* [Provided passage]:
:::::
Pattali Makkal Katchi led Social Democratic Alliance are the other allies of NDA in Tamil Nadu.
Maharashtra Navnirman Sena : Its President, Raj Thackeray announced external support to NDA on 9 March 2014 which is marked as Party's formation day, supporting Narendra Modi as Prime Ministerial Candidate.
Indian National Lok Dal : Its Gen. Sec., Sh. Ajay Singh Chautala announced external support to NDA, supporting Sh. Narendra Modi as Prime Ministerial Candidate.
Lok Satta Party : President Shri J P Narayan announced external support to NDA, supporting Sh. Narendra Modi as Prime Ministerial Candidate
All India NR Congress (AINRC) formally joined NDA on 13 March 2014 and will be contesting in Puducherry.
Telugu Desam Party (TDP) rejoined NDA on 6 April, after breaking alliance in 2004 post general election defeat.
Shiv Sena Though Shiv Sena has quit Mahayuti in Maharashtra, before Maharashtra Legislative Assembly Elections 2014, but has decided to remain with NDA at the Centre.
All Jharkhand Students Union clinched an alliance with BJP for Jharkhand Assembly elections under which its junior partner will contest eight of the 81 seats in the state.

2015 
Bharatiya Janata Party on 27 February 2015 clinched an alliance with People's Democratic Party for Government Formation in Jammu and Kashmir under which its CM will be from PDP.
In the month of November, BJP alliance lost the legislative assembly election in Bihar to the Mahagathbandhan comprising JD(U), RJD and the INC.

2016 
In January 2016, Bharatiya Janata Party clinched an alliance with Bodoland People's Front in Assam.
In March 2016, after a meeting with AGP President Atul Bora and former Chief Minister Prafulla Kumar Mahanta, BJP formed an alliance with Asom Gana Parishad for upcoming Assam legislative assembly election 2016.
BJP also aligned with Rabha and Tiwa Tribe outfit Rabha Jatiya Aikya Manch and Tiwa Jatiya Aikya Manch.
In March 2016, BJP forged an alliance with Kerala-based Ezhava outfit Bharath Dharma Jana Sena Party for Kerala Elections 2016.
Following BJP's victory in the Assam Legislative Assembly Elections 2016, the party formed an alliance of like-minded non-Congress parties in the Northeast, called the North-East Democratic Alliance, consisting of 11 regional parties of Northeast India. 
Himanta Biswa Sarma, BJP leader from Assam has been appointed Convener of the regional alliance.
On 21 December 2016, Khandu was suspended from the party by the party president and Takam Pario was named as the next likely Chief Minister of Arunachal Pradesh replacing Khandu after People's Party of Arunachal suspended Khandu along with 6 other MLAs.
:::::
Stored entries:
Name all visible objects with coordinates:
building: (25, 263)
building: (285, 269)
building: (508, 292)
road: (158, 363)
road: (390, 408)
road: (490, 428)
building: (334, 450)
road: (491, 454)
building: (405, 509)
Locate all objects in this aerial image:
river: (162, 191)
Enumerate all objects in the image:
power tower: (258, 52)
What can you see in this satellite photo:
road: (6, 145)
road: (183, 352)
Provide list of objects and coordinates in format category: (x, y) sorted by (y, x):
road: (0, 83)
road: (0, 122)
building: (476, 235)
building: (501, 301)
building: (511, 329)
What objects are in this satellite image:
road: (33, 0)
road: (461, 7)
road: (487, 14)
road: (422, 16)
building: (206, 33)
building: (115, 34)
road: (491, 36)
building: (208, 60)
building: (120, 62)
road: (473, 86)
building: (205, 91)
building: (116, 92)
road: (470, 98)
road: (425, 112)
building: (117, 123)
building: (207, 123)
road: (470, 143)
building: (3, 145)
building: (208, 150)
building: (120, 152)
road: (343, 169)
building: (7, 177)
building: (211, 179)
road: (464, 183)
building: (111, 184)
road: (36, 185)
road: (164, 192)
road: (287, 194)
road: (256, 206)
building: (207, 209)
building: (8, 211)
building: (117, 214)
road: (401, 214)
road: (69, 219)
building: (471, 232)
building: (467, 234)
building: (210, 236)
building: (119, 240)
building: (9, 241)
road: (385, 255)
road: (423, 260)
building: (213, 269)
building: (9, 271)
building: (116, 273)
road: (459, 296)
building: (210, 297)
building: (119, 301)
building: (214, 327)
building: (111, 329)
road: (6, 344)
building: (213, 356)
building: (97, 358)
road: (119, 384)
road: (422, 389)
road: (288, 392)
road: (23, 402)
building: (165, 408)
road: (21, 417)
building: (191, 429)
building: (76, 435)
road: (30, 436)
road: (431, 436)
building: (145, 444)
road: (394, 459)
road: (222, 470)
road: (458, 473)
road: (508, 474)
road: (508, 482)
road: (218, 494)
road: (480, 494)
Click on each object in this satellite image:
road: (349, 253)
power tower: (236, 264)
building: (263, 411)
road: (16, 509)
:::::
* [Task statement]: Write what comes next in the passage on NDA alliances, starting right after its last sentence. The lines of aerial object records play no part in what is asked here.

* [Exercise answer]:
In December 2016, Khandu proved majority on the floor with 33 of the People's Party of Arunachal’s 43 legislators joining the Bharatiya Janata Party as the BJP party increased its strength to 45 and it has the support of two independents. He became second Chief Minister of Arunachal Pradesh of Bharatiya Janata Party in Arunachal Pradesh after the 44 days lead Gegong Apang government in 2003.

2017
In January 2017, Bharatiya Janata Party's alliance partner Maharashtrawadi Gomantak Party in Goa and Shiv Sena in Maharashtra came together to contest Goa Legislative Assembly election in 2017 against the BJP with another Sangh Pariwar group called Goa Suraksha Manch.
The results of the 2017 Goa Assembly election gave rise to a hung assembly since no political party could achieve a complete majority of 21 in the 40 member Goa Legislative Assembly.
The Indian National Congress emerged the largest party with 17 seats but ultimately, the Bharatiya Janata Party which emerged victorious in 13 constituencies formed the government with the support of the Goa Forward Party, Maharashtrawadi Gomantak Party and independents.
The Goa Forward Party expressed its support to the Bharatiya Janata Party on the condition that the then Union Defence Minister of India Manohar Parrikar would return to Goa as the Chief Minister of Goa.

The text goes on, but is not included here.